• **DATA TO PROCESS**
= Beginning of Section =
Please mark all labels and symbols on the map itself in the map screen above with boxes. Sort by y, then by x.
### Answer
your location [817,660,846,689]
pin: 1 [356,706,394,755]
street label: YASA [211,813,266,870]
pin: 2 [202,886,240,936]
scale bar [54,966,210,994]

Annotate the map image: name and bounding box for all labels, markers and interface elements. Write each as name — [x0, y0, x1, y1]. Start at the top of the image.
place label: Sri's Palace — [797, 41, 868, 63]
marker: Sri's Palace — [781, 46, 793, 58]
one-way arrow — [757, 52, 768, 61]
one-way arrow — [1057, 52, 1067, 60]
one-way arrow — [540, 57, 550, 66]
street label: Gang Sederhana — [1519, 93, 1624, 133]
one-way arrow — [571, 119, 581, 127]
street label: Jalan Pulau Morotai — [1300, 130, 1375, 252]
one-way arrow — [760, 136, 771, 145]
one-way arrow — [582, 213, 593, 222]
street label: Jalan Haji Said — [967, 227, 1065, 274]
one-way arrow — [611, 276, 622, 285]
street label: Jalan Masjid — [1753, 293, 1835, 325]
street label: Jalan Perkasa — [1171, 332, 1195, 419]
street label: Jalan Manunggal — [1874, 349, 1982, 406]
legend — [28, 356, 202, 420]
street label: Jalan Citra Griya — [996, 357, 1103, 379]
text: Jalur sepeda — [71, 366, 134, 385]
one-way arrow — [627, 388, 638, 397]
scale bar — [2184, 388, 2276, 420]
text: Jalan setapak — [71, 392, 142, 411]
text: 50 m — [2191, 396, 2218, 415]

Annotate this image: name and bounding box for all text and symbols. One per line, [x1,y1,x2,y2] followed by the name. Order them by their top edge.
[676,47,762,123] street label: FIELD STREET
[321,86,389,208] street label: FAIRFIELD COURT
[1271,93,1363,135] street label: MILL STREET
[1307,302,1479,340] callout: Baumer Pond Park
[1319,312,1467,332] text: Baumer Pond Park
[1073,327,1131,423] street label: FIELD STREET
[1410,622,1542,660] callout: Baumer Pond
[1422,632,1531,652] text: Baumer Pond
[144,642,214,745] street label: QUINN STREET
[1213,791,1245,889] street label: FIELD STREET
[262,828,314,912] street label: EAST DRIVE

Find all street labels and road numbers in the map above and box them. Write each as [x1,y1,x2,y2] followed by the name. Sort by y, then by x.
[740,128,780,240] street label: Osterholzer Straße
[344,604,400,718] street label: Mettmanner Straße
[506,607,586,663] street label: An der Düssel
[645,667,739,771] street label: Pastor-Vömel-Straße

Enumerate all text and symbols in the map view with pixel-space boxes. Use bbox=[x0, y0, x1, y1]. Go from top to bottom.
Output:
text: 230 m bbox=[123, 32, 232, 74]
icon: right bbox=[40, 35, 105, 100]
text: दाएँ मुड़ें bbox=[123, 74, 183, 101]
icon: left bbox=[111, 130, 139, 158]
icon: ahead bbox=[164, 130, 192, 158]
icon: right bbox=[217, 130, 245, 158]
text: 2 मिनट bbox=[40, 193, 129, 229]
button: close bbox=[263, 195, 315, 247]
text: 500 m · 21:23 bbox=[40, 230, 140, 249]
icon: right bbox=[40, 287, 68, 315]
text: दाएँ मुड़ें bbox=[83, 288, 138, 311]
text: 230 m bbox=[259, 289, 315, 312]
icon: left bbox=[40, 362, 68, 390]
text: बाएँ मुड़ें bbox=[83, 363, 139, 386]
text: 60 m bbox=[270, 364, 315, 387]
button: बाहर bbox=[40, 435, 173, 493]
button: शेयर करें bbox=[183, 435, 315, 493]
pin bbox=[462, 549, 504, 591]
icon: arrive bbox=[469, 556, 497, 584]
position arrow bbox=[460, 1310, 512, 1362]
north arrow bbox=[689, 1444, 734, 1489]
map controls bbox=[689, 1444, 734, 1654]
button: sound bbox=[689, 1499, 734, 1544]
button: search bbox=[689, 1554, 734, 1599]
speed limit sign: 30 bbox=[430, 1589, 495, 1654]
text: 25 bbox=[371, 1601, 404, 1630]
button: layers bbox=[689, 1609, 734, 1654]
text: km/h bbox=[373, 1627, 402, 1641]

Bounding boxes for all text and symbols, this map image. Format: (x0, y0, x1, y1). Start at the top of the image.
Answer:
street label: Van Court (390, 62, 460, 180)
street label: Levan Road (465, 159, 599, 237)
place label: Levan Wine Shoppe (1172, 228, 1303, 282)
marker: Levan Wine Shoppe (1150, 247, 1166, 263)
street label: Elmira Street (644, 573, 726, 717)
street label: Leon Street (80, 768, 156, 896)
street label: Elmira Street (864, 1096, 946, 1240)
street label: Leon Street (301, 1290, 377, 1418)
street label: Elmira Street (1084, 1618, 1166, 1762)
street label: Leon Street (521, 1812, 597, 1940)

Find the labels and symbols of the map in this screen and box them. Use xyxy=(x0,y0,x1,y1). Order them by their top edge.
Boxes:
= End of Section =
• **EXERCISE AIM**
Could you show every line of the listing that holds the string "with"?

• **RESULT BELOW**
Please mark all labels and symbols on the map itself in the map screen above with boxes. Sort by y, then by x.
Enumerate all text and symbols in the map view with pixel-space boxes. Use bbox=[x0, y0, x1, y1]. Go from top to bottom.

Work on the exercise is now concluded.